Kisah seorang anak bersama adiknya yang jatuh ke sebuah lubang di tengah hutan, terseret lumpur hitam dan akhirnya masuk dalam labirin. Ini cerita yang bagus, saya bisa lancar membaca dari awal, karena hampir tak ada kesalahan penulisan. Sepanjang cerita saya bertanya-tanya labirin apa yang sebenarnya mereka masuki, mulai menebak-nebak, dan akhirnya saya menemukan jawabannya di bagian penutup cerita. Jadi, menurut saya ini sudah bagus, hanya saja mungkin perlu ditambahkan sedikit penjelasan lagi, di beberapa titik, sebagai penyimpul supaya pembaca juga bisa paham lebih cepat apa yang terjadi. Misalnya, mungkin, ditambahkan satu dua kalimat yang menjelaskan hubungan antara lumpur hitam dan kegelapan yang mengejar mereka di labirin. Juga neon di lorong labirin dengan neon yang (mungkin) ada di luar ruangan tertutup di bagian akhir cerita (Kalau neon itu memang ada ya, karena saya asumsikan berarti walaupun dia sudah dua puluh tahun ada di dalam ruangan tertutup itu dia juga tahu bahwa di luar sana ada semacam lorong yang serupa dengan imajinasinya). Beberapa petunjuk kecil untuk ditambahkan, itu saja.

Dian:

Agak bingung dengan yang satu ini karena sebetulnya bagus dan format narasinya unik, but it doesn’t ‘take me in’. That’s it. Rasanya seperti sedan membaca monolog kisah perjalanan seseorang, yang berakhir dengan pertanyaan apakah itu benar-benar dialaminya atau ia pengidap kelainan jiwa yang mengkhayalkan kejadian itu? Dan tentang Ksatria Putih, sebetulnya mereka itu apa, ya? Sudah baca dua kali, tapi nggak nemu, did I miss sumthin’?

Bonmedo:

The author tries to build the intensity of the story through the world of the unknown and mystery. It does work, but some explanation which relate to logic prolly should be add. Like how the brother survive for 20 years?

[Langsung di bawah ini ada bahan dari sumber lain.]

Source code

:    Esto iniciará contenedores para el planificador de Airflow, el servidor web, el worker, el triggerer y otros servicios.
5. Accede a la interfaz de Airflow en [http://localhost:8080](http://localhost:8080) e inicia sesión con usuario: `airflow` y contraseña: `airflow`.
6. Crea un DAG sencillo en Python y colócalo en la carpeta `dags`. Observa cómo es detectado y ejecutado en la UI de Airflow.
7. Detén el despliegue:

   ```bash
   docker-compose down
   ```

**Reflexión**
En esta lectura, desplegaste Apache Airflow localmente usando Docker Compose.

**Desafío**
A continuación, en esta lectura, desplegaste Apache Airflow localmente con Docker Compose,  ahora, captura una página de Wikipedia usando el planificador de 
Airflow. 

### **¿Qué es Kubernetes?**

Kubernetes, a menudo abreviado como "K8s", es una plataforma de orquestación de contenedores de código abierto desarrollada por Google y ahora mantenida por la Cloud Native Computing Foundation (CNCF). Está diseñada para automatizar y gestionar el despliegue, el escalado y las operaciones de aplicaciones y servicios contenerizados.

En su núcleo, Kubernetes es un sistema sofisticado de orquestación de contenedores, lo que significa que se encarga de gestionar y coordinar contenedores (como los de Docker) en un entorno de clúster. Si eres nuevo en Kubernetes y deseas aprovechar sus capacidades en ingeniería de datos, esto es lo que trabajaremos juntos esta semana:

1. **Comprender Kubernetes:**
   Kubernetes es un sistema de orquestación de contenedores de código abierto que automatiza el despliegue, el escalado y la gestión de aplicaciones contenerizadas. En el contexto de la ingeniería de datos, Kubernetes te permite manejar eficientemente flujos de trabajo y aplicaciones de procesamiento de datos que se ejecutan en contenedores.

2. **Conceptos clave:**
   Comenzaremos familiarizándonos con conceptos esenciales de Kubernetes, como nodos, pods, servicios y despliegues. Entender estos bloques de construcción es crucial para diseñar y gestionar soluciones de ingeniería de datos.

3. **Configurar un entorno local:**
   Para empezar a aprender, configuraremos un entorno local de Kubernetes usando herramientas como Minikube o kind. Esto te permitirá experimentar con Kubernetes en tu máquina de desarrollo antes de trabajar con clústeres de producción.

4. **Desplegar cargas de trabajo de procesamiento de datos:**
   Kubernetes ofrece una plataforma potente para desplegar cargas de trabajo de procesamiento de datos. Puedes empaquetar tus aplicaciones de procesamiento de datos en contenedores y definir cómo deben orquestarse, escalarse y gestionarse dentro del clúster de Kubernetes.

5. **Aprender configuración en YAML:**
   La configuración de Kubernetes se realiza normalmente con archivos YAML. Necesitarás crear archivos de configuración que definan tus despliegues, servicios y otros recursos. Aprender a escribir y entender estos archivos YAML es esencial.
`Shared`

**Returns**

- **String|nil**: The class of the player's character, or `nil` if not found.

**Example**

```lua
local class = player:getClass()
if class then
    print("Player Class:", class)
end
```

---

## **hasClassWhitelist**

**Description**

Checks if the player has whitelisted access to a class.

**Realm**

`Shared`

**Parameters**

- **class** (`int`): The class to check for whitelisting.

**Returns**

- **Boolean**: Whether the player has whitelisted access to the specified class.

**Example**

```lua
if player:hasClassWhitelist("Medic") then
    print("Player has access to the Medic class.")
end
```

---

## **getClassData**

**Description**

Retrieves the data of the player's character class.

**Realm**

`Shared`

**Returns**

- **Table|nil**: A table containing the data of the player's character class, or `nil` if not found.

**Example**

Kunci Hitam – karya T. Rossi

Villam:

Kisah epik mengenai perjuangan manusia, elf dan ras-ras lainnya melawan ras kegelapan yang membuat setiap pembaca pasti langsung mengasosiasikannya dengan Legendarium Tolkien. Apalagi penamaan tokoh-tokohnya pun hampir mirip, walaupun T. Rossi juga memberikan nama-nama baru yang cukup unik. Karakter-karakter dan formula cerita segelnya sudah umum dipakai dalam cerita-cerita fantasi, tetapi buat kalangan penggemar dunia elf vs troll, warna klasik itu sekaligus pula menjadi kelebihannya. Ceritanya mengalir, walaupun di awal ada narasi panjang lebar tentang latar dunia yang menurut saya seharusnya bisa lebih dipersingkat. Ada banyak kalimat di mana pemilihan kata dan penempatan tanda bacanya kurang tepat. Deskripsi di adegan puncak juga kurang menggigit, kurang begitu jelas gambaran saat Kunci Hitam beraksi, misalnya. Namun secara keseluruhan saya cukup suka dengan cerita ini.

Dian:

Kisah ini berawal di akhir. Hehehe … maksudnya, ceritanya justru tentang akhir pertempuran, bertentangan dengan banyak cerpen lain yang justru dimulai dari awal kisah tapi endingnya menggantung, dan ini menarik. Gaya ceritanya enak dibaca tapi justru terhambat di karakter-karakter yang jumlahnya banyak tapi deskripsi fisiknya minim. Udah gitu namanya susah dibaca … huhuhu … coba ada gambaran dikiiiiit aja tentang masing-masing tokoh, biar lebih nyantol di ingatan. Dan coba Ara’el lebih bisa berperan, ngapain kek, jangan tergantung sama temen-temennya. Walopun si musuh juga kayaknya udah on their limit dan nggak bisa ngelawan banyak, tapi kan Ara’el bisa tuh nusuk Shades dan Ifis biar pedangnya gak nganggur … sayang, cowok gagah tapi perannya dikit … :”>

Bonmedo:

Way too many things for a 7 pages short story, making this story out of focus and a bit confusing, especially with so many difficult names and character being crampped in such a short story.